A key consideration, however, is likely to be the trade-off between central and devolved oversight. Central oversight makes it easier to apply standards in a consistent way. It may also allow you to optimise utilisation of specialist skills. On the other hand, devolved oversight means that decisions are made closer to the point of creation and use of information, where local circumstances are better understood. It can also build a greater sense of ownership.
6. Focus on what’s important
People make hundreds of decisions every day. Let them. There’s a word for governance that focuses on the minutiae while losing sight of the bigger picture: bureaucracy. Effective governance pays most attention to the small set of decisions that has a big impact on overall performance.
7. Attend to details
Although the big picture is crucial, it’s also true that ‘the devil is in the details’. Good governance separates overall vision and strategy from details of policy and execution. It ensures there is clear ownership of all elements.
8. Address conflict
Conflict is a natural state within organisations. People have differing goals. Resources are constrained. Different perspectives lead naturally to different opinions. Don’t ignore this conflict - it will eventually surface. Identify where conflicts may arise and map out mechanisms to address them. How will priorities be defined? Who has the authority to decide? What are the bounds to the trade-offs they can make?
9. Build in feedback
You won’t get everything right. Even if you do, your organisation will evolve. Create feedback loops so you can learn from experience and improve over time.
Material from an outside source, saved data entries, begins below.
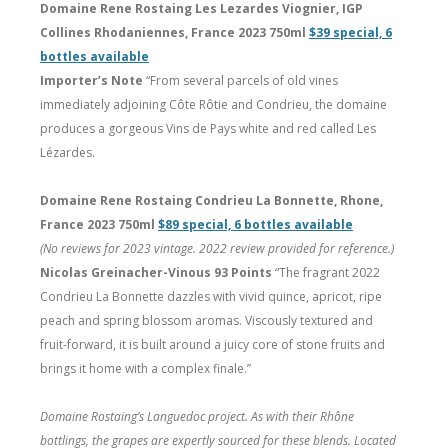
Domaine Rene Rostaing Les Lezardes Viognier, IGP
Collines Rhodaniennes, France 2023 750ml
$39 special, 6
bottles available
Importer’s Note
“From several parcels of old vines
immediately adjoining Côte Rôtie and Condrieu, the domaine
produces a gorgeous Vins de Pays white and red called Les
Lézardes.
Domaine Rene Rostaing Condrieu La Bonnette, Rhone,
France 2023 750ml
$89 special, 6 bottles available
(No reviews for 2023 vintage. 2022 review provided for reference.)
Nicolas Greinacher-Vinous 93 Points
“The fragrant 2022
Condrieu La Bonnette dazzles with vivid quince, apricot, ripe
peach and spring blossom aromas. Viscously textured and
fruit-forward, it is built around a juicy core of stone fruits and
brings it home with a complex finale.”
Domaine Rostaing’s Languedoc project. As with their Rhône
bottlings, the grapes are expertly sourced for these blends. Located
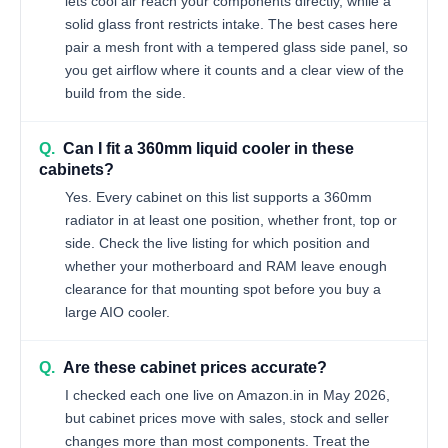
lets cool air reach your components directly, while a
solid glass front restricts intake. The best cases here
pair a mesh front with a tempered glass side panel, so
you get airflow where it counts and a clear view of the
build from the side.
Q.
Can I fit a 360mm liquid cooler in these
cabinets?
Yes. Every cabinet on this list supports a 360mm
radiator in at least one position, whether front, top or
side. Check the live listing for which position and
whether your motherboard and RAM leave enough
clearance for that mounting spot before you buy a
large AIO cooler.
Q.
Are these cabinet prices accurate?
I checked each one live on Amazon.in in May 2026,
but cabinet prices move with sales, stock and seller
changes more than most components. Treat the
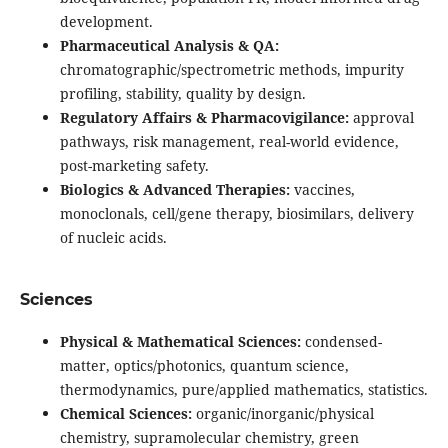
development.
Pharmaceutical Analysis & QA:
chromatographic/spectrometric methods, impurity
profiling, stability, quality by design.
Regulatory Affairs & Pharmacovigilance:
approval
pathways, risk management, real-world evidence,
post-marketing safety.
Biologics & Advanced Therapies:
vaccines,
monoclonals, cell/gene therapy, biosimilars, delivery
of nucleic acids.
Sciences
Physical & Mathematical Sciences:
condensed-
matter, optics/photonics, quantum science,
thermodynamics, pure/applied mathematics, statistics.
Chemical Sciences:
organic/inorganic/physical
chemistry, supramolecular chemistry, green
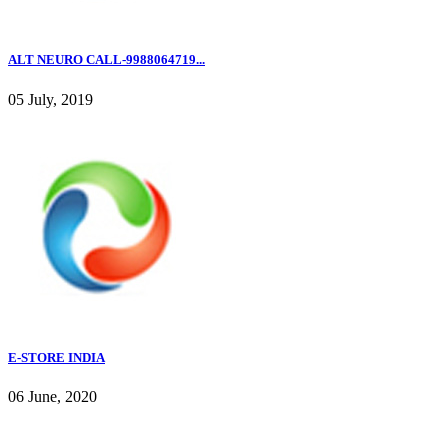
ALT NEURO CALL-9988064719...
05 July, 2019
E-STORE INDIA
06 June, 2020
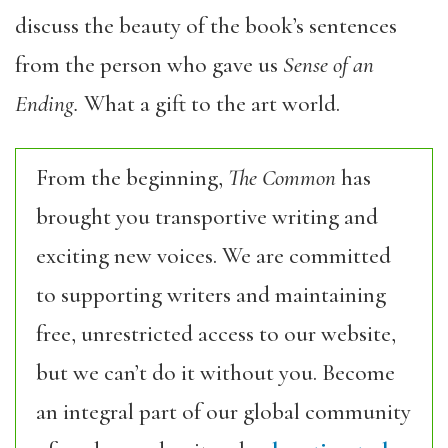
discuss the beauty of the book’s sentences
from the person who gave us
Sense of an
Ending.
What a gift to the art world.
From the beginning,
The Common
has
brought you transportive writing and
exciting new voices. We are committed
to supporting writers and maintaining
free, unrestricted access to our website,
but we can’t do it without you. Become
an integral part of our global community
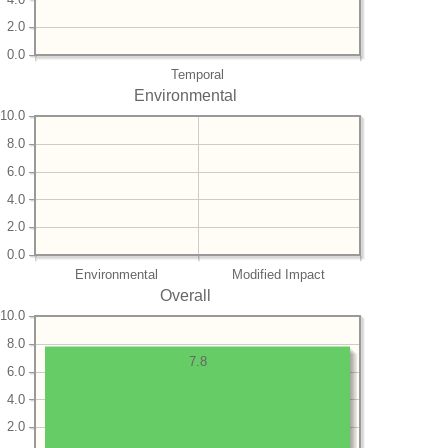
2.0
0.0
Temporal
Environmental
10.0
8.0
6.0
4.0
2.0
0.0
Environmental
Modified Impact
Overall
10.0
8.0
7.8
6.0
4.0
2.0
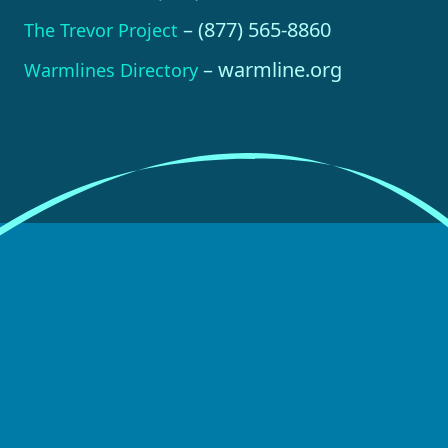
– (877) 565-8860
The Trevor Project
– warmline.org
Warmlines Directory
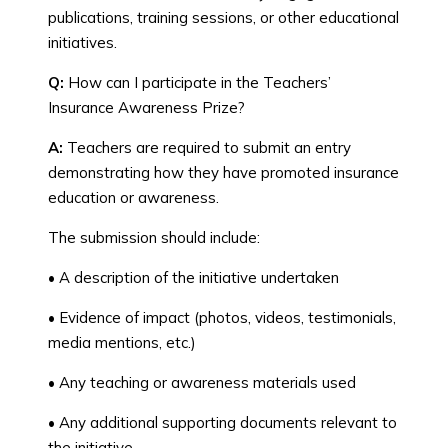
publications, training sessions, or other educational
initiatives.
Q:
How can I participate in the Teachers’
Insurance Awareness Prize?
A:
Teachers are required to submit an entry
demonstrating how they have promoted insurance
education or awareness.
The submission should include:
• A description of the initiative undertaken
• Evidence of impact (photos, videos, testimonials,
media mentions, etc.)
• Any teaching or awareness materials used
• Any additional supporting documents relevant to
the initiative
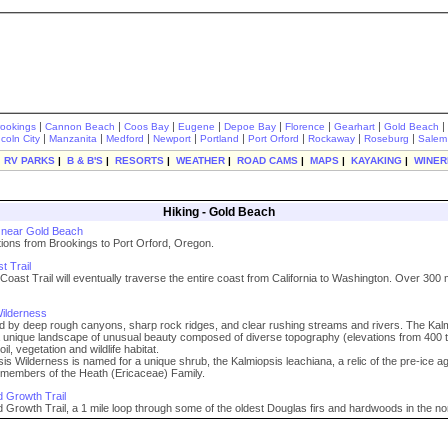
|
|
|
|
|
|
|
|
rookings
Cannon Beach
Coos Bay
Eugene
Depoe Bay
Florence
Gearhart
Gold Beach
|
|
|
|
|
|
|
|
ncoln City
Manzanita
Medford
Newport
Portland
Port Orford
Rockaway
Roseburg
Salem
|
RV PARKS
|
B & B'S
|
RESORTS
|
WEATHER
|
ROAD CAMS
|
MAPS
|
KAYAKING
|
WINER
Hiking - Gold Beach
s near Gold Beach
ptions from Brookings to Port Orford, Oregon.
 Trail
oast Trail will eventually traverse the entire coast from California to Washington. Over 300 
ilderness
d by deep rough canyons, sharp rock ridges, and clear rushing streams and rivers. The Kal
 unique landscape of unusual beauty composed of diverse topography (elevations from 400 
oil, vegetation and wildlife habitat.
is Wilderness is named for a unique shrub, the Kalmiopsis leachiana, a relic of the pre-ice a
t members of the Heath (Ericaceae) Family.
 Growth Trail
 Growth Trail, a 1 mile loop through some of the oldest Douglas firs and hardwoods in the no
Feedback happens at two levels. First, about individual decisions - how will you know whether they were correct, or if they need to be adjusted? Second, about the decision-making process - how will you know if it’s operating effectively? How might it be improved?
Well-defined governance ensures we know:
- Which decisions have greatest impact on our objectives;
- Who to involve in making these decisions;
- What decision-making process to use;
- How to track outcomes.
This increases the likelihood that we’ll make good decisions.
Organisations that avoid discussing governance ultimately spend a lot of time on it, addressing it afresh for each decision as they argue about roles and accountabilities and due process. They end up with little energy for the decision itself. The result is poor decisions.
This article is based on Graham's full report 'Information Governance: Enabling good decision making in complex organisations'.